In the latest ASCO in Action Podcast, Manali Patel, MD, MPH, joined ASCO CEO Dr. Clifford A. Hudis to discuss ASCO’s position statement on Medicaid work requirements, which addresses state waivers submitted to the Centers for Medicare & Medicaid Services (CMS) that, if approved, would make Medicaid eligibility, continued coverage, cost-sharing, and other program benefits dependent on a beneficiary’s work status.
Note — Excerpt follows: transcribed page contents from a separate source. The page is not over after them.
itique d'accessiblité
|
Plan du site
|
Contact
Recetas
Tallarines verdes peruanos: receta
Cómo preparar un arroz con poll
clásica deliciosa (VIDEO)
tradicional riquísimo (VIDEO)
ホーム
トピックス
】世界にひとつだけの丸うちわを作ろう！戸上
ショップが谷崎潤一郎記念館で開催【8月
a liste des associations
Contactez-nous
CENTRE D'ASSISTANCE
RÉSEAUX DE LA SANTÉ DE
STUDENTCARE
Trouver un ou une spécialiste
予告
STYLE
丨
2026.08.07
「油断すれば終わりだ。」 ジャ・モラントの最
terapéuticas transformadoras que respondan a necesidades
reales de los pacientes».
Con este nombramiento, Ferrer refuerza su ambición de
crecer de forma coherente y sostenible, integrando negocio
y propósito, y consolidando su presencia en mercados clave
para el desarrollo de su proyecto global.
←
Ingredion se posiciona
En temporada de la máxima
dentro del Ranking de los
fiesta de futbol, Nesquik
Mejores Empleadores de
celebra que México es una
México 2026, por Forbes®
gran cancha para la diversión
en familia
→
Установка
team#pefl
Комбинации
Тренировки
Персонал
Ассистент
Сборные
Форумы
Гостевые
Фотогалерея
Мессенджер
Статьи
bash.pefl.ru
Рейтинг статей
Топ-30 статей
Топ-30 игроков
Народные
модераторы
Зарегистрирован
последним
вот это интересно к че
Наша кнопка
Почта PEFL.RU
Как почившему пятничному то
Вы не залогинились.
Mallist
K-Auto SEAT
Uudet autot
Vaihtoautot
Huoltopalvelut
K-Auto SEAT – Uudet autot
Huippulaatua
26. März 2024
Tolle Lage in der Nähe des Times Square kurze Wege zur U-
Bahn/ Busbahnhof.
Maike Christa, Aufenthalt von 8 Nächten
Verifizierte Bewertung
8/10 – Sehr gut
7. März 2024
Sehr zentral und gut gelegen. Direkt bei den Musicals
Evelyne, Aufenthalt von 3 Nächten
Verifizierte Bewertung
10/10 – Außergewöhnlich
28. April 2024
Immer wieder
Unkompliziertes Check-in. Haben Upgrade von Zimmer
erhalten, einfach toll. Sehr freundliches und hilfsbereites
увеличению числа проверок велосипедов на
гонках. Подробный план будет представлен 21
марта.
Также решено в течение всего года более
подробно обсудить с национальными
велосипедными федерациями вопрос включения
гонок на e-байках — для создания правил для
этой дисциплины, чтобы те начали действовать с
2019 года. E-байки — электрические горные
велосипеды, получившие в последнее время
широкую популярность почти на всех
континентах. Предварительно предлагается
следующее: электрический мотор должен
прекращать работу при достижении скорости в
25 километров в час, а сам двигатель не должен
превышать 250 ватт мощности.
These Medicaid waivers will hinder patient access to essential cancer care, asserts ASCO’s position statement, and increase administrative burden on physicians by requiring them to verify a patient’s work status, thereby reducing the already limited time physicians spend with their patients. 

During the podcast discussion, Chair-elect of ASCO’s Health Equity Committee Dr. Patel shares her concerns with the proposed Medicaid waivers, saying that while—historically—waivers were meant to expand eligibility, waivers are now being used to directly inhibit access. Disruptions in care, delay in treatment, and other gaps in care delivery have been shown to adversely impact cancer care outcomes and “to think that these disruptions are now being imposed into Medicaid eligibility requirements is quite concerning,” she says.

Dr. Patel stresses that many patients with cancer have no choice but to stop working entirely during their treatment due to the impact of their disease and/or treatment side effects.

The proposed changes in Medicaid eligibility could also have a significant financial impact on beneficiaries by requiring patients to provide additional cost-sharing and pay premiums for services they  receive through Medicaid. While Medicaid and the percentage of cost-sharing varies by state, some of the proposed cost-sharing expenses would be up to 50% of services provided.

“It comes as a shock that we would expect patients who would be eligible for Medicaid, given the provisions of what Medicaid has been there to serve and has been enacted to serve, that we’re seeing patients experience the financial toxicity perhaps even more so than patients that may be in private health plans,” says Dr. Patel.